De repente eu simplesmente pisquei os olhos e acordei. Com a
pior das lembranças. (Mas eu nem estava dormindo).
Acordei com a lembrança de tudo que eu tinha esquecido.
Cinco anos inteiros!
Mas da mesma forma que eu não estivera dormindo, eu também
não tinha esquecido. Eu estava acordado e lembrava perfeitamente de tudo.
Até o momento que eu acordei de estar de estar acordado e
lembrei de tudo que minha lembrança me tinha feito esquecer.
Meu primeiro esquecimento tinha sido o de perdoar.
Eu não me perdoei por te querer tão errada, não te perdoei
por não ter me aceito. Não me perdoei por ter insistido e não te perdoei por
ter se rendido. Não te perdoei por me propor mudanças, não me perdoei por ter
me divertido tentando. Não te perdoei por ter tentado, não me perdoei por ter
conseguido. E neguei.
Meu segundo esquecimento foi negar.
Eu neguei que não te
quis e que te queria. Eu neguei que tínhamos tudo pra dar errado e depois
neguei que fracassamos. Eu neguei que valia a pena tentar de novo e de novo e
de novo. E até agora, quando eu finalmente me lembro, eu acho que continuo
negando.
Eu neguei que você estava do meu lado (mas agora que você
não está mesmo!).
Eu neguei que estava
errado (mas te neguei o direito de estar errada).
E neguei que você
estava certa. Ainda agora, quando eu acho que já lembro de tudo, não posso
deixar de te negar isso. Eu conheço todas as suas certezas, e eu lembro de
todas elas.
E meu terceiro esquecimento foi lembrar.
Eu simplesmente me lembrava de absolutamente tudo!
Eu me lembrava de como você havia me ferido e de como seria
injusto que esquecer disso. Eu me lembrava de como eu havia te ferido e de como
esses ferimentos eram uma justa retribuição aos que você tinha me causado. Eu
me lembrava de como eu queria estar ao seu lado e de como era tão difícil estar
com você.
Eu me lembrava de tudo que havia te prometido ser e então me
lembrava de como o seu cinismo me eximia da difícil tarefa de tentar cumprir
minhas promessas.
E meu último esquecimento foi a dor.
A dor de perceber que eu não era quem eu te prometi que
seria. A dor de perceber que você nunca foi a pessoa que eu achei que você
poderia ser. A dor de perceber que eu tentei. A dor de perceber que você
tentou. A dor de perceber que nenhum dos dois percebeu as tentativas do outro.
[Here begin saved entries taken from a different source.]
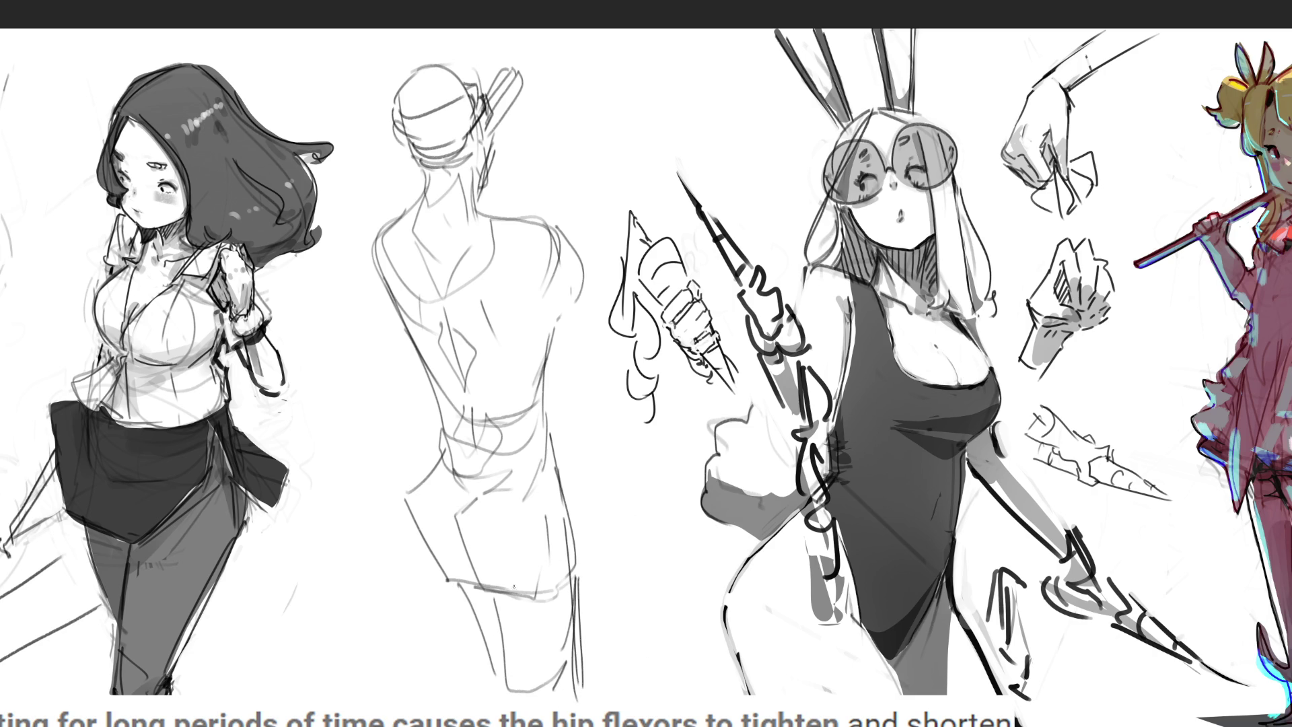
mouse_move(434, 477)
left_mouse_down()
mouse_move(454, 484)
mouse_move(464, 515)
mouse_move(549, 471)
mouse_move(441, 473)
left_mouse_up()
E esse último esquecimento se trancou num cofre com todos os
outros. Num cofre de alívio onde os acontecimentos passaram a existir apenas
numa memória flexível de datas, cheiros, sorrisos, lágrimas... mas as lembranças permaneciam completamente protegidas no esquecimento de seus significados.
Até o momento que eu acordei e lembrei.
Mas que droga! Agora estou percebendo que naquele momento,
alguns instantes atrás, eu estava apenas começando a lembrar. Eu não tinha
lembrando de tudo.
Foi esse texto, cuja intenção inicial era de me aliviar, que
completou a tarefa das lembranças!
Ou será que completou mesmo?
Afinal, é tão mais fácil chamar essa reflexão de um novo
estágio do esquecimento e tentar ir dormir em paz...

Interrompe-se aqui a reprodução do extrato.